----- Records shown -----
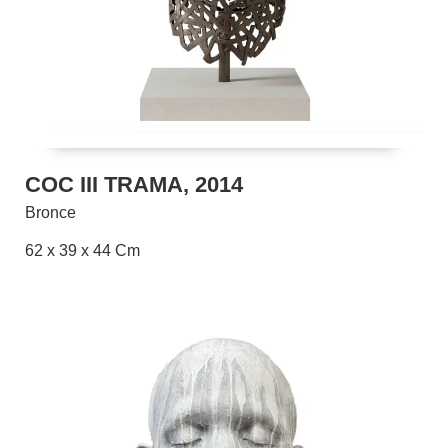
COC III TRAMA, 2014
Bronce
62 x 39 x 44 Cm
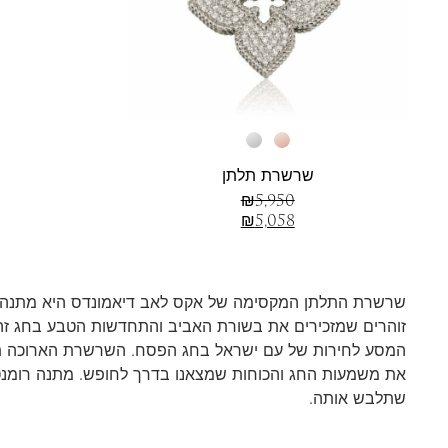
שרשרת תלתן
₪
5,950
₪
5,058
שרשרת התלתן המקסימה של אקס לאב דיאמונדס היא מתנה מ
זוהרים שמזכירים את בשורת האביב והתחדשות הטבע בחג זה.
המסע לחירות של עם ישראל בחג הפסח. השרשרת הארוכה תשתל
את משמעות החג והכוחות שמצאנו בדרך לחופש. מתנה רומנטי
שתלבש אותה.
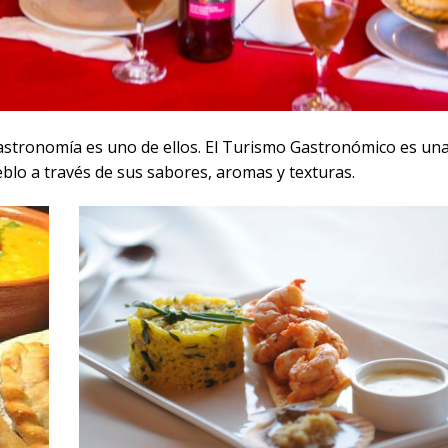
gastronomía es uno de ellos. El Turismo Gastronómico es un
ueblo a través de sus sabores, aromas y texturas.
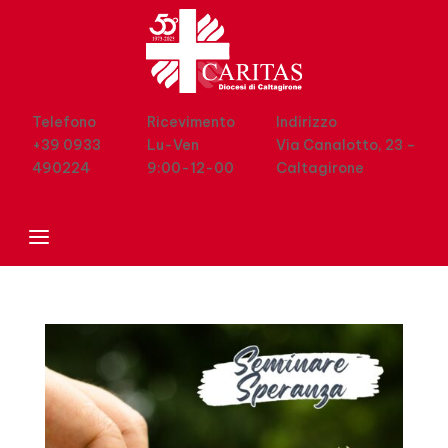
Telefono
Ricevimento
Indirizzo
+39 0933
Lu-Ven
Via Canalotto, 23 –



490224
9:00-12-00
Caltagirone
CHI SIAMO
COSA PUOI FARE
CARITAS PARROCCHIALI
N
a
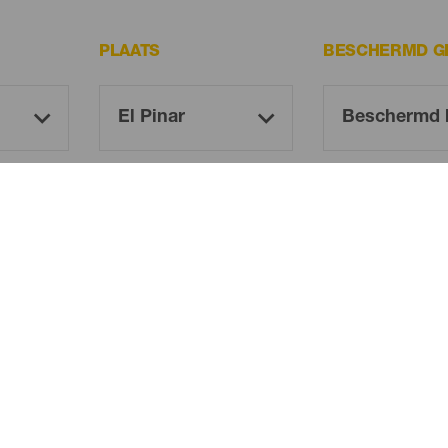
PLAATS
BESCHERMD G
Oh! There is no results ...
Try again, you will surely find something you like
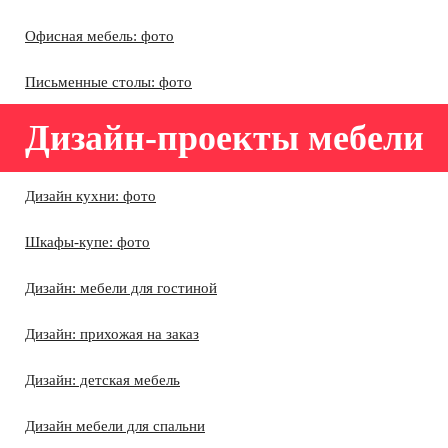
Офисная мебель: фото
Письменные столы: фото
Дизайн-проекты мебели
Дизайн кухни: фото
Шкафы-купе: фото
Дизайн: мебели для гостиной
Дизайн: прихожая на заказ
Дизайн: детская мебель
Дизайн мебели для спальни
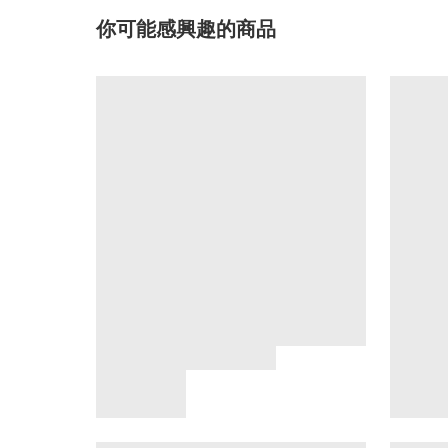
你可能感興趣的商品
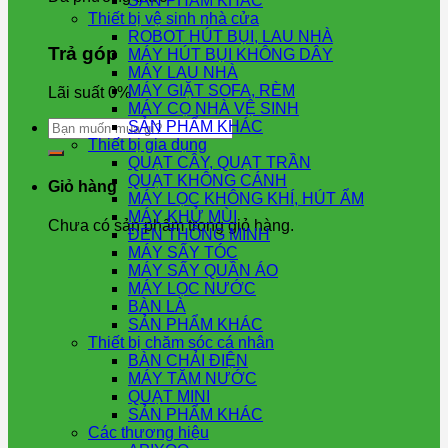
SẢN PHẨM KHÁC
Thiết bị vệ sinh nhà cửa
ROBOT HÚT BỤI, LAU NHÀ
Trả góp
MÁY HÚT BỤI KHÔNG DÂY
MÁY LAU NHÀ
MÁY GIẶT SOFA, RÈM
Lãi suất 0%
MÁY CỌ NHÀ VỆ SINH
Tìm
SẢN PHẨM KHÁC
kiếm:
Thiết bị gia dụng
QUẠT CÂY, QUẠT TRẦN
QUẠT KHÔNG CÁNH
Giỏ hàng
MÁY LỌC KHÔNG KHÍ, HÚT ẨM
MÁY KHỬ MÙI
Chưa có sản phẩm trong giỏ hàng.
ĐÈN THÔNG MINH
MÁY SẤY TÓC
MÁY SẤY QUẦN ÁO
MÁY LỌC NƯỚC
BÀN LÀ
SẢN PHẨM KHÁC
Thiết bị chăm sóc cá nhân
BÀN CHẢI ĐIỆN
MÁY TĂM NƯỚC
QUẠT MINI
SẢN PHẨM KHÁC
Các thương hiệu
-----
Your copy should match the material above exactly, minus its pictures.

▶ **Answer below**
COC III TRAMA, 2014
Bronce
62 x 39 x 44 Cm
שרשרת תלתן
₪
5,950
₪
5,058
שרשרת התלתן המקסימה של אקס לאב דיאמונדס היא מתנה מ
זוהרים שמזכירים את בשורת האביב והתחדשות הטבע בחג זה.
המסע לחירות של עם ישראל בחג הפסח. השרשרת הארוכה תשתל
את משמעות החג והכוחות שמצאנו בדרך לחופש. מתנה רומנטי
שתלבש אותה.
gastronomía es uno de ellos. El Turismo Gastronómico es un
ueblo a través de sus sabores, aromas y texturas.
Telefono
Ricevimento
Indirizzo
+39 0933
Lu-Ven
Via Canalotto, 23 –



490224
9:00-12-00
Caltagirone
CHI SIAMO
COSA PUOI FARE
CARITAS PARROCCHIALI
N
a
PLAATS
BESCHERMD G
Oh! There is no results ...
Try again, you will surely find something you like
Офисная мебель: фото
Письменные столы: фото
Дизайн-проекты мебели
Дизайн кухни: фото
Шкафы-купе: фото
Дизайн: мебели для гостиной
Дизайн: прихожая на заказ
Дизайн: детская мебель
Дизайн мебели для спальни
你可能感興趣的商品
SẢN PHẨM KHÁC
Thiết bị vệ sinh nhà cửa
ROBOT HÚT BỤI, LAU NHÀ
Trả góp
MÁY HÚT BỤI KHÔNG DÂY
MÁY LAU NHÀ
MÁY GIẶT SOFA, RÈM
Lãi suất 0%
MÁY CỌ NHÀ VỆ SINH
Tìm
SẢN PHẨM KHÁC
kiếm:
Thiết bị gia dụng
QUẠT CÂY, QUẠT TRẦN
QUẠT KHÔNG CÁNH
Giỏ hàng
MÁY LỌC KHÔNG KHÍ, HÚT ẨM
MÁY KHỬ MÙI
Chưa có sản phẩm trong giỏ hàng.
ĐÈN THÔNG MINH
MÁY SẤY TÓC
MÁY SẤY QUẦN ÁO
MÁY LỌC NƯỚC
BÀN LÀ
SẢN PHẨM KHÁC
Thiết bị chăm sóc cá nhân
BÀN CHẢI ĐIỆN
MÁY TĂM NƯỚC
QUẠT MINI
SẢN PHẨM KHÁC
Các thương hiệu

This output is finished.